Regarding the comments on the firefighter playing "cop". Due to the history of statutory laws when the police were not as numerous, there are perhaps no states that forbid average citizens from holding and detaining someone if they believe the individual was committing a crime. But, that person will lack the statutory protections that an officer of the law has and be subject to criminal and civil liability if their actions were found to be "unreasonable".
Legally the problem is not that the person is "playing cop" but that their actions are in themselves per se were unlawful but depending on the state, (most state self defense laws including Missouri allow a justification defense which is where the lesser harms doctrine comes in) that the individual must justify their generally unlawful actions (holding a person at gunpoint which might be charged as assault with a deadly weapon or some such plus illegal detention) appeared necessary at the immediate instance with the facts that they had at the time to prevent a greater harm (mass slaughter in this case). A police officer in this case would have very likely done the same thing and perhaps even shot the individual except their statutory protections and qualified immunity would have made it very difficult to apply criminal or civil penalties against them. If the police officer had merely held and detained the person at gunpoint, then I doubt any court in the land would have held that the police officer's actions were unlawful.

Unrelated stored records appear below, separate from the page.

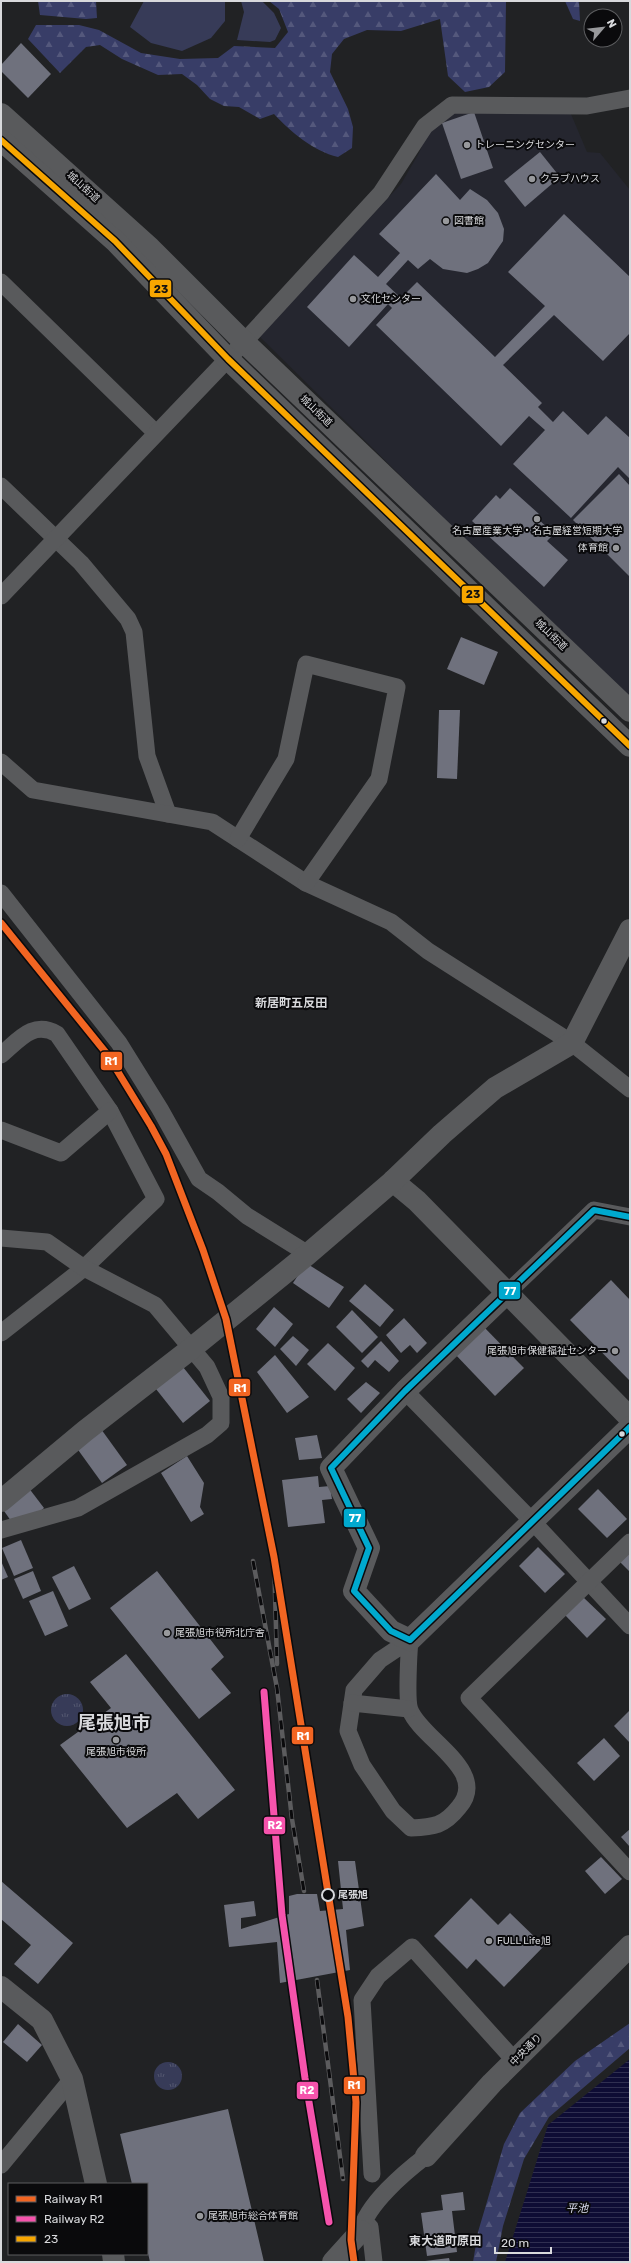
<svg xmlns="http://www.w3.org/2000/svg" width="631" height="2263" font-family="Rubik,'Noto Sans JP',sans-serif">
<style>
.built{fill:#25262f}
.grass{fill:url(#grass-tufts)}
.forest{fill:url(#forest-firs)}
.park{fill:#373b58}
.water{fill:url(#water-rules)}
.building{fill:#6f717d}
.lines{fill:none;stroke-linecap:round;stroke-linejoin:round}
.street{stroke:#595a5c;stroke-width:17}
.secondary{stroke:#595a5c;stroke-width:22}
.rail-casing{stroke:#5c5c5e;stroke-width:4.5}
.rail{stroke:#0a0a0c;stroke-width:3;stroke-dasharray:9;stroke-linecap:butt}
.bus-1-casing{stroke:#0a0a0c;stroke-width:9}
.bus-2-casing{stroke:#0a0a0c;stroke-width:9}
.bus-1{stroke:#f7a600;stroke-width:6}
.bus-2{stroke:#00a9ce;stroke-width:6}
.rail-1-casing{stroke:#0a0a0c;stroke-width:10}
.rail-2-casing{stroke:#0a0a0c;stroke-width:10}
.rail-1{stroke:#f26522;stroke-width:7}
.rail-2{stroke:#f653ac;stroke-width:7}
.poi-dot{fill:#98999c;stroke:#0a0a0c;stroke-width:1.5}
.bus-dot{fill:#d8d9dc;stroke:#0a0a0c;stroke-width:1.5}
.stop-dot{fill:#0a0a0c;stroke:#d8d9dc;stroke-width:2}
.labels{text-anchor:middle;dominant-baseline:central;stroke-width:4;stroke-linejoin:round;paint-order:stroke}
.poi-label{font-size:10px;fill:#d8d9dc;stroke:#0a0a0c;text-anchor:start}
.street-label{font-size:10px;fill:#d8d9dc;stroke:#0a0a0c}
.stop-label{font-size:10px;font-weight:bold;fill:#d8d9dc;stroke:#0a0a0c;text-anchor:start}
.water-label{font-size:11px;font-style:italic;fill:#dde0f1;stroke:#0a0a0c}
.quarter-label{font-size:12px;font-weight:bold;fill:#d8d9dc;stroke:#0a0a0c}
.town-label{font-size:18px;font-weight:bold;fill:#d8d9dc;stroke:#0a0a0c}
.line-badge{stroke:#0a0a0c;stroke-width:1.5}
.badge-label{font-size:11px;text-anchor:middle;font-weight:bold;fill:#fff}
.pale-badge-label{font-size:11px;text-anchor:middle;font-weight:bold;fill:#111}
</style>
<defs>
<pattern id="grass-tufts" width="24" height="20" patternUnits="userSpaceOnUse"><rect width="24" height="20" fill="#373b58"/><path d="M3 7l-1-3M5 7V3M7 7l1-3M15 17l-1-3M17 17v-4M19 17l1-3" fill="none" stroke="#53576f"/></pattern>
<pattern id="forest-firs" width="22" height="20" patternUnits="userSpaceOnUse"><rect width="22" height="20" fill="#383d67"/><path d="M5 1l3.5 6h-7zM16 11l3.5 6h-7z" fill="#54587c"/></pattern>
<pattern id="water-rules" width="6" height="5" patternUnits="userSpaceOnUse"><rect width="6" height="5" fill="#0e0c34"/><path d="M0 2.5h6" fill="none" stroke="#302f51"/></pattern>
</defs>
<rect width="100%" height="100%" fill="#212224"/>
<!-- built -->
<polygon class="built" points="493,107 571,114 587,152 600,153 630,190 630,702 259,336 401,184 419,153 431,124 448,114"/>
<!-- grass -->
<g class="grass">
<circle cx="67" cy="1710" r="16"/>
<circle cx="168" cy="2076" r="14"/>
</g>
<!-- forest -->
<g class="forest">
<polygon points="38,1 96,1 97,18 86,19 40,15"/>
<path d="M269 1H506L505 72 489 87 465 92 448 76 440 19 401 31 367 30 344 39 332 54 330 72 348 109 353 127 352 148 338 157C313 151 291 132 274 114L260 119 239 107 224 106 210 99 197 85 182 74 158 75 122 59 100 45 86 47 60 73 28 39 36 25H79L99 30 141 53 180 59 218 58 234 46 275 48 288 32 279 9Z"/>
<polygon points="565,1 579,1 580,21 573,19"/>
<polygon points="630,2023 630,2048 549,2117 524,2159 503,2226 496,2262 473,2262 478,2232 504,2144 520,2113 575,2061"/>
</g>
<!-- park -->
<g class="park">
<polygon points="144,1 225,1 225,21 211,38 182,51 151,43 130,27"/>
<polygon points="241,1 262,1 274,13 281,28 275,40 270,42 237,40 244,12"/>
</g>
<!-- water -->
<polygon class="water" points="630,2059 630,2262 505,2262 548,2125"/>
<!-- building -->
<g class="building">
<polygon points="21,43 51,74 28,98 1,71 1,65"/>
<polygon points="474,112 493,168 461,179 442,123"/>
<polygon points="540,152 560,177 525,207 504,181"/>
<polygon points="436,174 460,200 470,189 487,200 498,213 504,229 503,241 488,263 478,269 467,273 443,269 430,259 418,269 408,260 386,284 401,298 417,282 495,357 545,306 508,272 564,214 630,277 630,333 603,361 554,315 503,365 542,403 538,407 553,422 563,411 588,435 606,416 630,438 630,479 618,467 571,518 513,464 545,430 529,416 501,446 376,325 392,308 388,304 349,347 307,307 354,255 378,277 400,253 379,234"/>
<polygon points="619,474 630,486 630,577 573,520"/>
<polygon points="510,488 539,514 536,517 554,534 547,541 568,560 544,587 472,521 496,495 500,499"/>
<polygon points="461,637 498,652 484,685 447,669"/>
<polygon points="439,710 460,710 457,779 437,778"/>
<polygon points="306,1263 344,1287 329,1308 293,1283"/>
<polygon points="611,1280 630,1300 630,1381 570,1320"/>
<polygon points="365,1284 394,1310 380,1327 349,1301"/>
<polygon points="274,1307 293,1324 275,1347 256,1329"/>
<polygon points="352,1310 378,1337 362,1353 336,1327"/>
<polygon points="404,1318 427,1343 417,1353 410,1345 401,1353 386,1335"/>
<polygon points="481,1324 524,1368 495,1396 453,1352"/>
<polygon points="293,1336 309,1350 296,1366 280,1349"/>
<polygon points="381,1341 399,1361 389,1372 375,1360 368,1368 361,1361"/>
<polygon points="328,1343 355,1368 335,1391 307,1364"/>
<polygon points="275,1355 309,1397 287,1413 257,1372"/>
<polygon points="183,1367 210,1401 183,1423 156,1389"/>
<polygon points="366,1382 380,1393 361,1413 347,1399"/>
<polygon points="101,1429 127,1465 102,1483 76,1447"/>
<polygon points="317,1435 322,1458 299,1460 295,1438"/>
<polygon points="187,1456 204,1483 200,1507 204,1514 191,1522 161,1473"/>
<polygon points="318,1476 319,1487 330,1486 332,1499 322,1500 325,1523 288,1527 282,1480"/>
<polygon points="28,1487 44,1508 35,1516 11,1521 2,1508"/>
<polygon points="598,1489 627,1519 607,1538 578,1509"/>
<polygon points="21,1540 33,1568 14,1576 2,1548"/>
<polygon points="538,1547 565,1574 545,1593 519,1566"/>
<polygon points="630,1551 630,1572 620,1562"/>
<polygon points="1,1561 8,1577 1,1580"/>
<polygon points="74,1566 91,1599 69,1610 52,1577"/>
<polygon points="33,1571 41,1591 23,1599 14,1579"/>
<polygon points="157,1571 224,1657 211,1669 231,1693 199,1719 110,1608"/>
<polygon points="53,1591 68,1626 45,1636 29,1601"/>
<polygon points="583,1597 606,1619 587,1638 565,1615"/>
<polygon points="126,1654 235,1790 198,1819 177,1793 127,1828 60,1745 111,1708 90,1682"/>
<polygon points="630,1710 630,1743 614,1726"/>
<polygon points="604,1738 620,1756 594,1781 577,1763"/>
<polygon points="630,1829 630,1847 621,1837"/>
<polygon points="601,1857 622,1879 605,1894 585,1871"/>
<polygon points="338,1861 355,1861 364,1926 346,1930 350,1970 280,1983 277,1942 229,1947 224,1905 254,1901 256,1916 241,1918 241,1929 289,1914 289,1896 297,1894 317,1894 320,1911 343,1909"/>
<polygon points="1,1881 73,1943 38,1984 14,1964 31,1945 1,1919"/>
<polygon points="471,1898 498,1925 510,1913 544,1946 504,1987 476,1959 467,1969 434,1936"/>
<polygon points="18,2024 42,2045 27,2062 3,2042"/>
<polygon points="228,2109 264,2262 150,2262 147,2249 147,2184 132,2184 120,2134"/>
<polygon points="463,2192 465,2210 452,2211 457,2252 427,2256 421,2213 443,2210 441,2195"/>
<polygon points="449,2258 450,2262 425,2262 425,2261"/>
</g>
<g class="lines">
<!-- street -->
<g class="street">
<polyline points="1,282 156,433"/>
<polyline points="1,486 81,563 128,619 134,632 147,756 168,814"/>
<polyline points="1,596 244,342 381,193 425,126 452,105 587,106 630,98"/>
<polyline points="1,762 33,790 212,822 306,883 391,922 428,951 572,1043 630,1089"/>
<polyline points="238,839 286,759 306,664 397,687 379,779 306,883"/>
<polyline points="1,893 119,1043 160,1109 199,1179 218,1192 247,1216 308,1254"/>
<path d="M1 1055C19 1040 33 1020 57 1034L110 1111 156 1199 84 1268 1 1333"/>
<polyline points="1,1130 61,1153 110,1111"/>
<polyline points="1,1238 47,1242 84,1268 155,1305 207,1367 221,1397 221,1423 207,1435 78,1508 1,1530"/>
<polyline points="507,1293 594,1210 630,1217"/>
<polyline points="405,1391 533,1522 630,1626"/>
<polyline points="630,1542 469,1698 630,1872"/>
<path d="M410 1640C409 1651 406 1701 410 1710 421 1739 490 1771 459 1807 444 1826 434 1827 411 1828L393 1811 362 1765 348 1731 354 1690 380 1660Z"/>
<polyline points="352,1703 409,1709"/>
<polyline points="1,2165 72,2079"/>
<polyline points="372,2174 362,2000 378,1976 412,1947 515,2061"/>
<polyline points="370,2227 374,2262"/>
<path d="M361 2231C366 2205 405 2172 426 2156"/>
</g>
<!-- secondary -->
<g class="secondary">
<polyline points="1,114 150,248 244,342 630,711"/>
<polyline points="1,140 115,241 228,359 630,746"/>
<polyline points="393,1181 417,1201 630,1418"/>
<polyline points="507,1293 405,1391 331,1468 369,1548 354,1591 391,1631 410,1640 630,1427"/>
<polyline points="1,1501 85,1431 192,1348 308,1254 393,1181 442,1134 495,1088 572,1043 630,930"/>
<polyline points="1,1987 42,2020 72,2079 96,2184"/>
<polyline points="426,2156 492,2083 630,1946"/>
<polyline points="113,2254 114,2262"/>
<polyline points="333,2262 361,2231"/>
</g>
<!-- rail casing -->
<g class="rail-casing">
<g id="rail">
<polyline points="274,1557 277,1664"/>
<polyline points="253,1561 277,1688 292,1819 304,1891"/>
<polyline points="317,1980 343,2179"/>
</g>
</g>
<!-- rail -->
<use href="#rail" class="rail"/>
<!-- bus-1 casing -->
<g class="bus-1-casing">
<polyline id="bus-1" points="1,140 115,241 228,359 630,746"/>
</g>
<!-- bus-2 casing -->
<g class="bus-2-casing">
<polyline id="bus-2" points="630,1217 594,1210 405,1391 331,1468 369,1548 354,1591 391,1631 410,1640 630,1427"/>
</g>
<!-- bus-1 -->
<use href="#bus-1" class="bus-1"/>
<!-- bus-2 -->
<use href="#bus-2" class="bus-2"/>
<!-- rail-1 casing -->
<g class="rail-1-casing">
<polyline id="rail-1" points="1,923 107,1054 151,1126 166,1154 203,1250 226,1319 274,1557 348,2017 356,2102 351,2240 354,2262"/>
</g>
<!-- rail-2 casing -->
<g class="rail-2-casing">
<polyline id="rail-2" points="264,1692 282,1915 305,2078 329,2222"/>
</g>
<!-- rail-1 -->
<use href="#rail-1" class="rail-1"/>
<!-- rail-2 -->
<use href="#rail-2" class="rail-2"/>
</g>
<!-- markers -->
<g class="poi-dot">
<circle cx="467" cy="145" r="4"/>
<circle cx="532" cy="179" r="4"/>
<circle cx="446" cy="221" r="4"/>
<circle cx="353" cy="299" r="4"/>
<circle cx="537" cy="519" r="4"/>
<circle cx="616" cy="548" r="4"/>
<circle cx="615" cy="1351" r="4"/>
<circle cx="167" cy="1633" r="4"/>
<circle cx="116" cy="1740" r="4"/>
<circle cx="489" cy="1941" r="4"/>
<circle cx="200" cy="2216" r="4"/>
</g>
<g class="bus-dot">
<circle cx="604" cy="721" r="3.5"/>
<circle cx="622" cy="1434" r="3.5"/>
</g>
<circle class="stop-dot" cx="328" cy="1895" r="6"/>
<g class="labels">
<!-- poi labels -->
<g class="poi-label">
<text x="475" y="145">トレーニングセンター</text>
<text x="540" y="179">クラブハウス</text>
<text x="454" y="221">図書館</text>
<text x="361" y="299">文化センター</text>
<text x="537" y="531" text-anchor="middle">名古屋産業大学・名古屋経営短期大学</text>
<text x="608" y="548" text-anchor="end">体育館</text>
<text x="607" y="1351" text-anchor="end">尾張旭市保健福祉センター</text>
<text x="175" y="1633">尾張旭市役所北庁舎</text>
<text x="116" y="1752" text-anchor="middle">尾張旭市役所</text>
<text x="497" y="1941">FULL Life旭</text>
<text x="208" y="2216">尾張旭市総合体育館</text>
</g>
<!-- street labels -->
<g class="street-label">
<text transform="translate(83 187) rotate(42)">城山街道</text>
<text transform="translate(316 411) rotate(44)">城山街道</text>
<text transform="translate(551 635) rotate(44)">城山街道</text>
<text transform="translate(526 2050) rotate(-45)">中央通り</text>
</g>
<!-- stop labels -->
<g class="stop-label">
<text x="338" y="1895">尾張旭</text>
</g>
<!-- water labels -->
<g class="water-label">
<text x="577" y="2208">平池</text>
</g>
<!-- quarter labels -->
<g class="quarter-label">
<text x="291" y="1003">新居町五反田</text>
<text x="445" y="2241">東大道町原田</text>
</g>
<!-- town labels -->
<g class="town-label">
<text x="114" y="1723">尾張旭市</text>
</g>
</g>
<g class="line-badge">
<rect x="149" y="279" width="23" height="19" rx="4" fill="#f7a600"/>
<rect x="461" y="585" width="23" height="19" rx="4" fill="#f7a600"/>
<rect x="100" y="1051" width="23" height="20" rx="4" fill="#f26522"/>
<rect x="498" y="1281" width="23" height="19" rx="4" fill="#00a9ce"/>
<rect x="228" y="1378" width="23" height="19" rx="4" fill="#f26522"/>
<rect x="343" y="1508" width="23" height="20" rx="4" fill="#00a9ce"/>
<rect x="291" y="1726" width="23" height="19" rx="4" fill="#f26522"/>
<rect x="263" y="1816" width="23" height="19" rx="4" fill="#f653ac"/>
<rect x="343" y="2076" width="23" height="19" rx="4" fill="#f26522"/>
<rect x="296" y="2081" width="23" height="19" rx="4" fill="#f653ac"/>
</g>
<g class="badge-label">
<text x="111" y="1065">R1</text>
<text x="510" y="1295">77</text>
<text x="240" y="1392">R1</text>
<text x="355" y="1522">77</text>
<text x="303" y="1740">R1</text>
<text x="275" y="1829">R2</text>
<text x="354" y="2089">R1</text>
<text x="307" y="2094">R2</text>
</g>
<g class="pale-badge-label">
<text x="161" y="293">23</text>
<text x="473" y="598">23</text>
</g>
<!-- border -->
<rect width="631" height="2263" fill="none" stroke="#d8d9dc" stroke-width="4"/>
<!-- legend -->
<rect x="8" y="2183" width="140" height="72" fill="#0a0a0c" stroke="#5c5d5f"/>
<rect x="16" y="2196" width="20" height="6" fill="#f26522" stroke="#5c5d5f"/>
<text x="44" y="2203" font-size="12" fill="#d8d9dc">Railway R1</text>
<rect x="16" y="2216" width="20" height="6" fill="#f653ac" stroke="#5c5d5f"/>
<text x="44" y="2223" font-size="12" fill="#d8d9dc">Railway R2</text>
<rect x="16" y="2236" width="20" height="6" fill="#f7a600" stroke="#5c5d5f"/>
<text x="44" y="2243" font-size="12" fill="#d8d9dc">23</text>
<!-- north arrow -->
<g transform="translate(603 28) rotate(62)"><circle r="19" fill="#0a0a0c" stroke="#5c5d5f"/>
<path d="M0-3L7 15L0 10L-7 15Z" fill="#98999c"/>
<text y="-6" font-size="11" font-weight="bold" text-anchor="middle" fill="#d8d9dc">N</text>
</g>
<!-- scale -->
<path d="M495 2247v6h56v-6" fill="none" stroke="#d8d9dc" stroke-width="2"/>
<text x="501" y="2247" font-size="12" fill="#d8d9dc" stroke="#0a0a0c" stroke-width="3" paint-order="stroke">20 m</text>
</svg>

If the argument is that only cops are allowed to "arrest and detain people" then an individual would be in the position of waiting until the apparent mass murderer starts shooting before shooting them. That is an unreasonable application of the law of self defense and of others. Go back and see my quote from Brown v U.S. (1921), "Detached reflection cannot be demanded in the presence of an uplifted knife" where the Supreme Court's Justice Holmes opines that one can only act on the facts that you know at the time and then be responsible in court for your actions.
This has nothing to do with the 2nd Amendment other than the guy was carrying a gun and post hoc claiming that his actions were done in support of the constitutional right when his real intent appeared to be causing innocent people fear and panic--why else the having 100 rounds of ammunition when zero would have served just as well?, why the body armor?, why not contacting the media before to record his "political statement"? why the "selfie" type actions?.
Like Morse v. Frederick with the Bong Hits for Jesus case, the "time, place, and manner" restrictions by the state on how you conduct your speech, including symbolic actions, means that the state and its citizens through a jury get to decide whether or not your actions are unlawful and the courts will decide whether based on the facts presented it is protected speech. The only opinions in the end that matter will be the jury and the court's.